I initially intended to add effects per-sample, so each sample could have independent effects in the same way as rubberband, but it seemed to be easier and more generally useful to have one effect per instrument. There's actually a place for both, but so far only per-instrument is implemented. Other than that, I don't need any routing. Each instrument has 0 or 1 effect, because if I want multiple effects I can combine them in faust. Of course we can't precompile every permutation, so that could make adding an effect into an awkward wait for recompile, but that's a general problem with karya. Faust does have an llvm backend and it should be possible to do a quick recompile and reload the processor dynamically.

Messing with the breakbeat notation and BPM tuning I thought I should try it out on a trikalam. This is a simple Carnatic form where you play the same material in three speeds, usually chatusram, tisram, and then melkalam chatusram. I've never heard it done for a breakbeat before, but why not? Just to use all the new things, I also applied a tuned comb filter to it to give it a sort of melody and emphasize the rhythmic contour.

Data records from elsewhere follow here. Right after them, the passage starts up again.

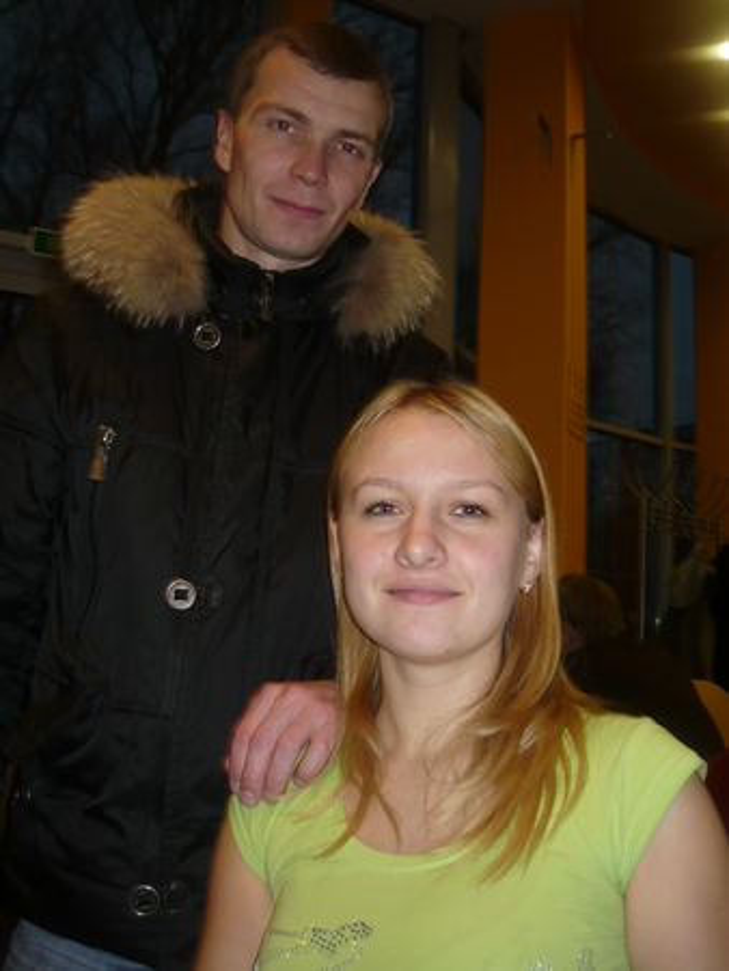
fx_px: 926
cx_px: 364
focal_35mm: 33
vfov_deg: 55.3
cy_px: 486
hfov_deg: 43.0
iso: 100
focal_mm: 5.5
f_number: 2.8
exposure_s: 1/30
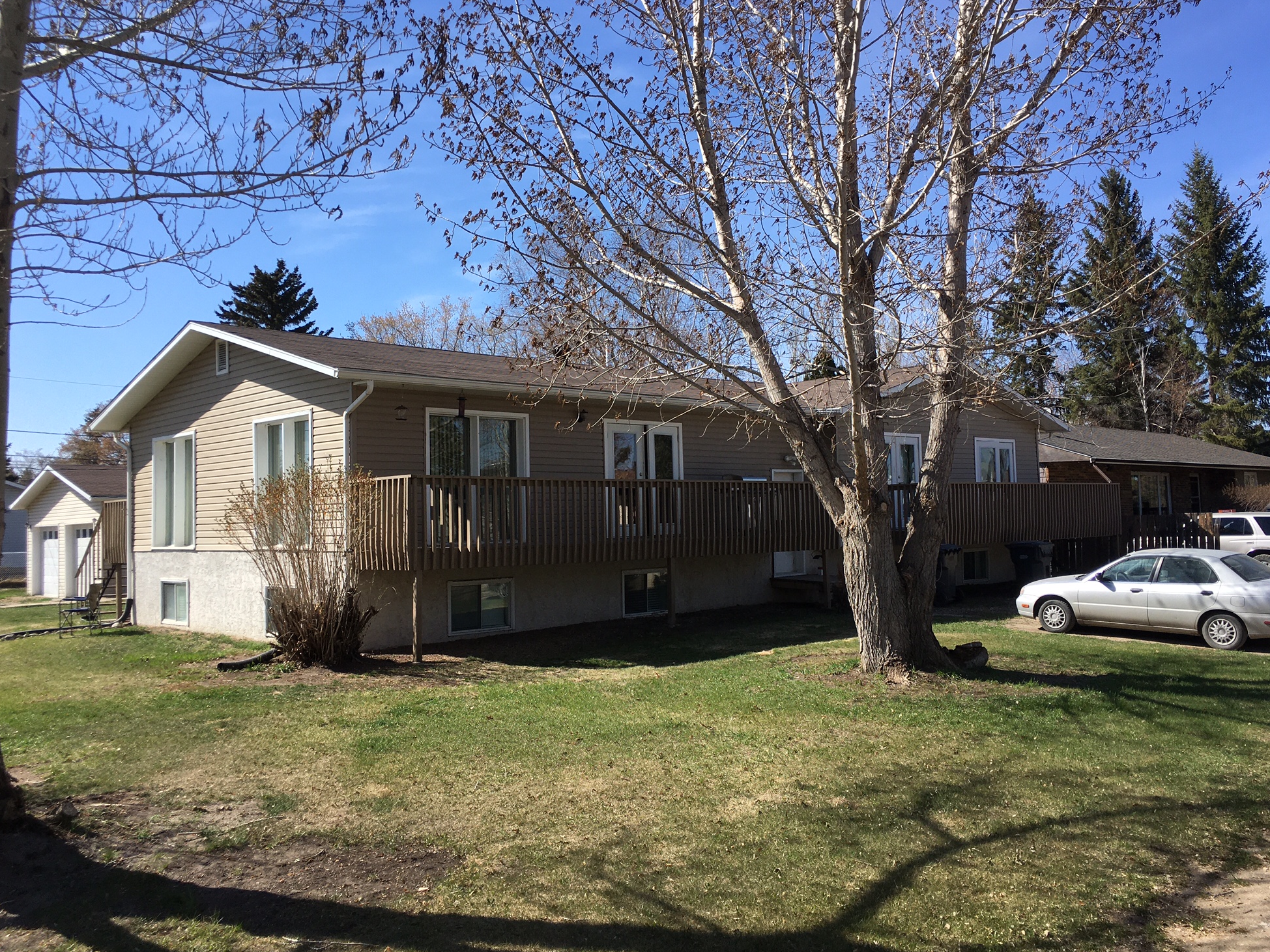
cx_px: 631
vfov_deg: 46.8
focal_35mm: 30
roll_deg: +1.1
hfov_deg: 60.0
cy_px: 463
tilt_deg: +3.6
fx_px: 1101
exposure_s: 1/1304
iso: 25
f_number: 2.2
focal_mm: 4.15
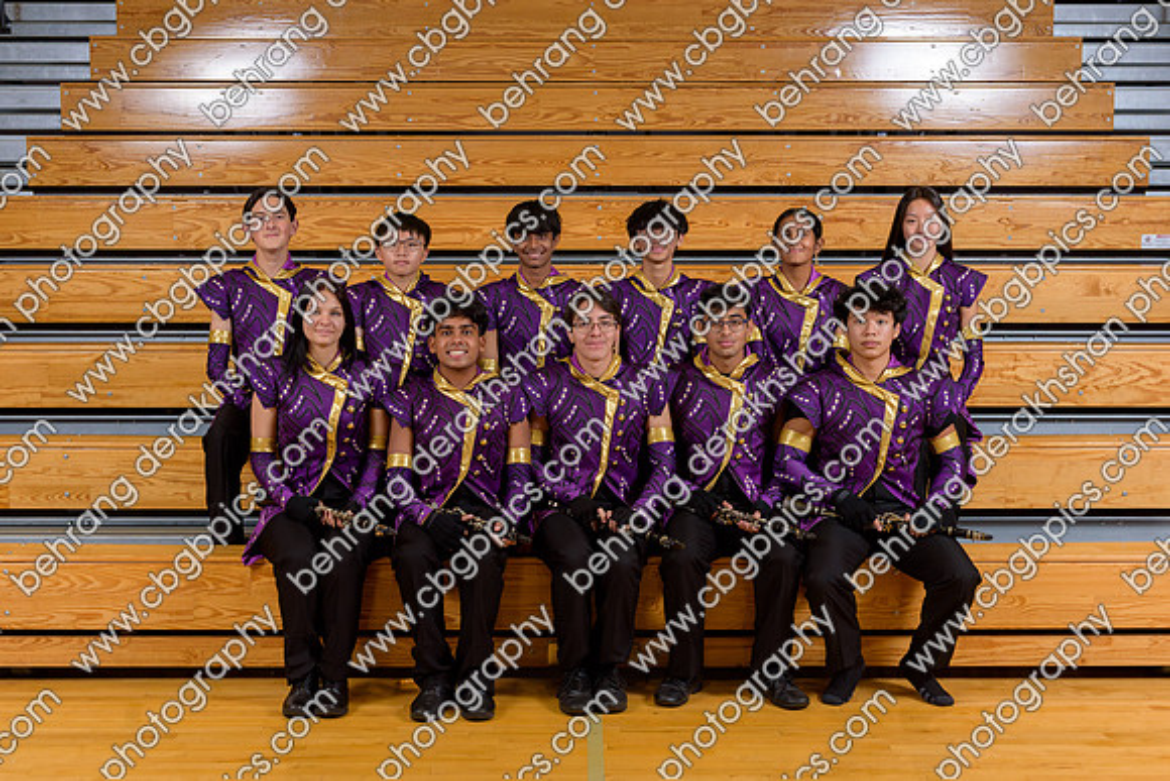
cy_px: 390
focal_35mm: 55
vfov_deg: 24.6
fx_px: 1792
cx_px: 585
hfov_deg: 36.2
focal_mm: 55
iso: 1250
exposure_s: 1/160
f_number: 10
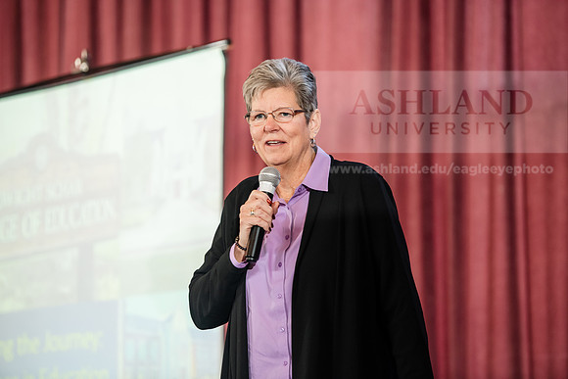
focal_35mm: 165
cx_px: 284
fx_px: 2604
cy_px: 190
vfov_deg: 8.3
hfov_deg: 12.4
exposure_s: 1/200
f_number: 3.2
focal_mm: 165
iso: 1250
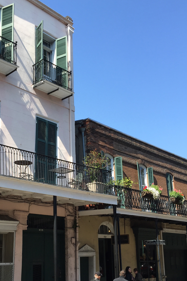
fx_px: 327
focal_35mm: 42
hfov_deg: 31.6
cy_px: 173
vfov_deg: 46.0
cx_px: 58
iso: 32
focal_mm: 4.15
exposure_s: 1/842
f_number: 2.2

The result is pretty successful at being weird: https://drive.google.com/file/d/1PA_Dub6NJ-zXDqfx7ZmIRR5RX1YjeTVv/view?usp=sharing

So in the end I got about 2 weeks for implementation for the sake of one part of one section of one piece... that's what distraction looks like! I don't feel too bad about it though, because faust effects are generally useful and I had been planning to add it for a long time.

I'll probably use breakbeats too, for some reason I like them, even though I've never really listened to music that uses them. I probably should!